Thank you. We will now begin the question and answer session. To join the question queue, you may press star, then 1 on your telephone keypad. You will hear a tone acknowledging your request. If you are using a speakerphone, please pick up your handset before pressing any keys. To withdraw your question, please press star, then two. To join the question queue, please press star, then one now. Our first question. Go ahead.
I'm sorry. I do have three questions via email. Would you like me to do that now or wait?
By all means.
I have a question. Confused about comments, RE pricing initiatives as ASP at quarter end Q4 seen below ASP for Q4 21. That is true. The ASP is lower. And as a reminder, our ASP is heavily influenced by the first customers that signed up for the platform that are by far the largest customers, customers that have hundreds, in some cases, several hundred seats. A lot of the 180 deployments we're doing now and a lot of our focus from a sales and marketing perspective is on SMB, where that ASP is lower. So we can expect to see $6,000 to $8,000 ASPs on new sales in the SMB space versus our corporate ASP number, which is between $10,000 and $11,000. The second question I got.
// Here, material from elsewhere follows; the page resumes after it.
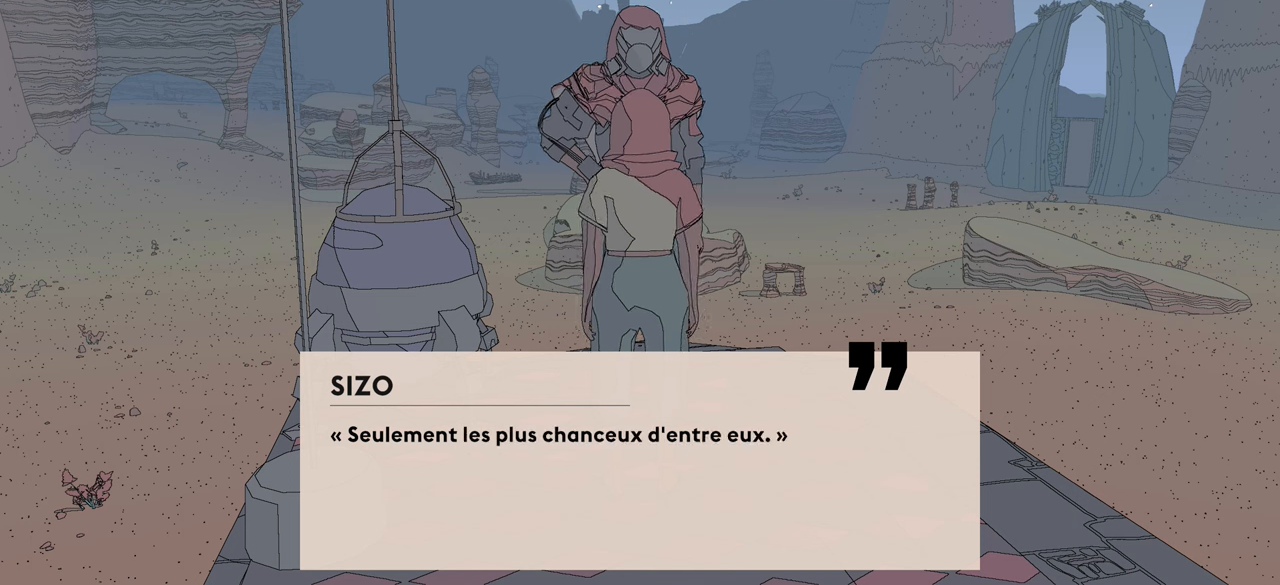
{"buttons": [], "left_stick": "center", "right_stick": "center", "events": [[150, "A", "down"], [367, "A", "up"]]}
Roy, if I could just add real quickly to that too. While we are, we did do some pricing initiatives on the platform. A lot of what I was referencing with respect to pricing initiatives is things that we're doing on the transaction side of the business to improve margins there.
Second question I got was nice growth in deferred revenue. Is this mostly in platforms? Can you please talk about seasonality expected in deferred revenue? Bill, I'll turn that over to you.
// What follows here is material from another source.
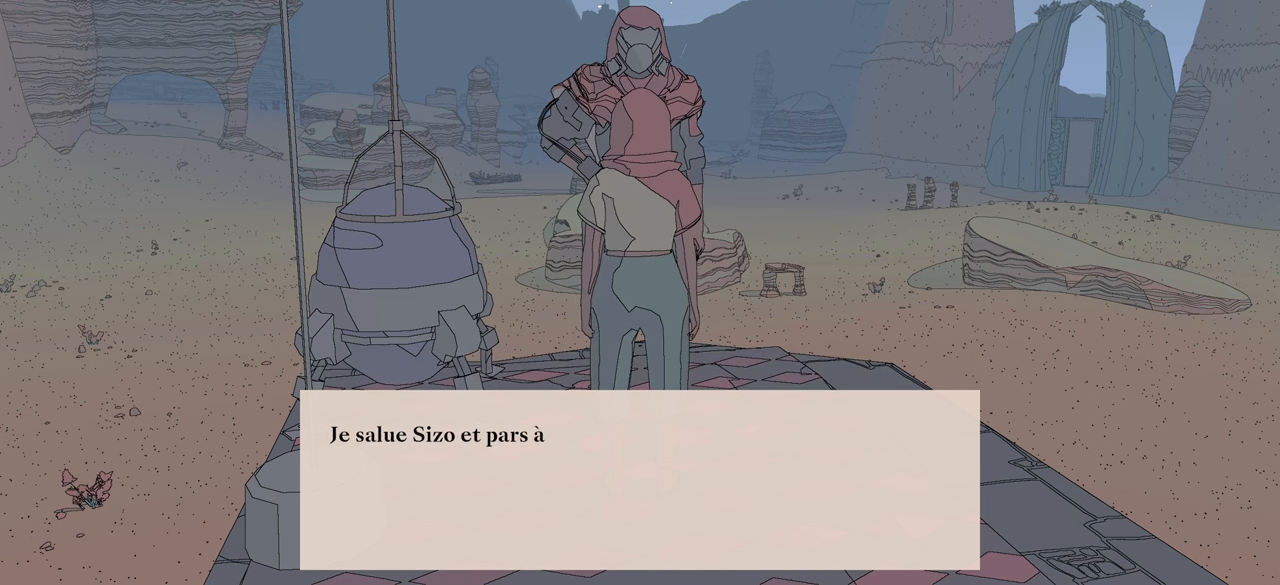
{"buttons": [], "left_stick": "center", "right_stick": "center", "events": []}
Yes, it definitely has something to do with seasonality and also having a record bookings quarter for the fourth quarter. Obviously, with the platform, everything that we bill there is an annual upfront payment. And so where we have a strong quarter, we put out a lot of annual bills that do drive the deferred revenue balance up. Typically, from a seasonality standpoint, you will see that deferred revenue drop in Q1 as we sort of typically have our strongest quarters in the back half of the year. And so I would expect the deferred revenue balance to come down by the end of Q1.
Okay, why don't we open it up for questions, and then I have a third one, but we'll give some of the folks a chance.
Certainly. Our first question comes from Alan Klee of Maxim Group. Please go ahead.
Good afternoon. I wanted to... Could you talk a little about how Galaxy Scholar has performed and your thoughts about how your expectations on that? And then secondly... with your new product, Cure Datas, how you think about the launch, when this is, how you're thinking about the ramp up of what you're planning to, you know, and how long this could potentially take to become material. Thank you.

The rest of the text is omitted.